What is expected -> Please retype the entries below exactly, only from their first line through the line containing "nose: (15, 91)", leaving every picture out.

Materials provided ->
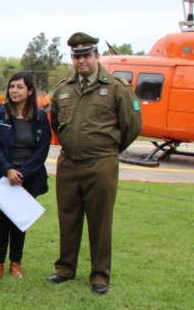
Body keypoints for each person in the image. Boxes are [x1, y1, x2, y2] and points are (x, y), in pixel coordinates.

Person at [48, 32, 142, 295]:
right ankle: (65, 269)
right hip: (69, 163)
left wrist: (108, 150)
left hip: (100, 164)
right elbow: (55, 122)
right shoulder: (63, 89)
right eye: (76, 56)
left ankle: (99, 275)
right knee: (68, 217)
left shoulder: (116, 88)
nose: (81, 61)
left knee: (100, 221)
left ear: (96, 56)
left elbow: (132, 126)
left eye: (86, 55)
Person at [0, 72, 51, 281]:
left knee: (20, 220)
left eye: (20, 87)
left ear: (29, 91)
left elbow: (42, 149)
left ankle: (16, 264)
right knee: (1, 221)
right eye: (12, 87)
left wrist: (23, 172)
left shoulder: (40, 116)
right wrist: (8, 169)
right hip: (0, 174)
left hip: (27, 176)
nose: (15, 91)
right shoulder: (0, 113)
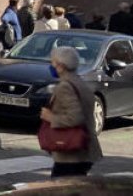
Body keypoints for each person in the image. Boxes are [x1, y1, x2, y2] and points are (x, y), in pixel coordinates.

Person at [39, 46, 103, 177]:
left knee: (60, 188)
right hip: (85, 149)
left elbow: (75, 117)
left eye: (53, 62)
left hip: (72, 152)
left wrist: (50, 117)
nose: (51, 66)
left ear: (61, 66)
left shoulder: (65, 87)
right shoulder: (80, 83)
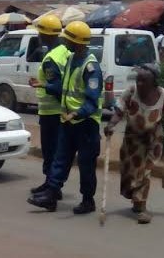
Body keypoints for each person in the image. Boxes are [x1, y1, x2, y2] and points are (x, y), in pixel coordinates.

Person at [27, 21, 103, 215]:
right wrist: (44, 86)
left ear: (78, 43)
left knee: (86, 165)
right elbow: (64, 89)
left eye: (68, 39)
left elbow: (92, 101)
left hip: (85, 124)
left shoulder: (90, 67)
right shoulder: (70, 60)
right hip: (67, 120)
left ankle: (88, 200)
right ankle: (51, 195)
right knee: (60, 159)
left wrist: (79, 112)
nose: (64, 41)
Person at [103, 64, 164, 224]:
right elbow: (119, 111)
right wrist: (111, 125)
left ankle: (141, 207)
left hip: (153, 140)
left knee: (145, 172)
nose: (140, 83)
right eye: (138, 80)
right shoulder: (131, 92)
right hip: (132, 141)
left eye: (144, 81)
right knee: (130, 173)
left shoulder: (162, 94)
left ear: (153, 83)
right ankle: (135, 198)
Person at [27, 15, 70, 198]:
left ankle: (52, 188)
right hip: (59, 110)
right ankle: (50, 185)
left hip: (52, 111)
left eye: (40, 33)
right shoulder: (64, 52)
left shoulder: (51, 58)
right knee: (55, 150)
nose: (39, 36)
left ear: (45, 35)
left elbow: (58, 87)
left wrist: (41, 84)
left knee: (50, 150)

Task result ->
Body keypoints for each person in the image. Boxes are [x1, y1, x2, y2] and points are (x, y), in pixel coordinates.

Person at [48, 32, 142, 295]:
right ankle: (65, 269)
right hip: (69, 163)
left wrist: (108, 150)
left hip: (100, 164)
right elbow: (55, 122)
right shoulder: (63, 89)
right eye: (76, 56)
left ankle: (99, 275)
right knee: (68, 217)
left shoulder: (116, 88)
nose: (81, 61)
left knee: (100, 221)
left ear: (96, 56)
left elbow: (132, 126)
left eye: (86, 55)
Person at [0, 72, 51, 281]:
left knee: (20, 220)
left eye: (20, 87)
left ear: (29, 91)
left elbow: (42, 149)
left ankle: (16, 264)
right knee: (1, 221)
right eye: (12, 87)
left wrist: (23, 172)
left shoulder: (40, 116)
right wrist: (8, 169)
right hip: (0, 174)
left hip: (27, 176)
nose: (15, 91)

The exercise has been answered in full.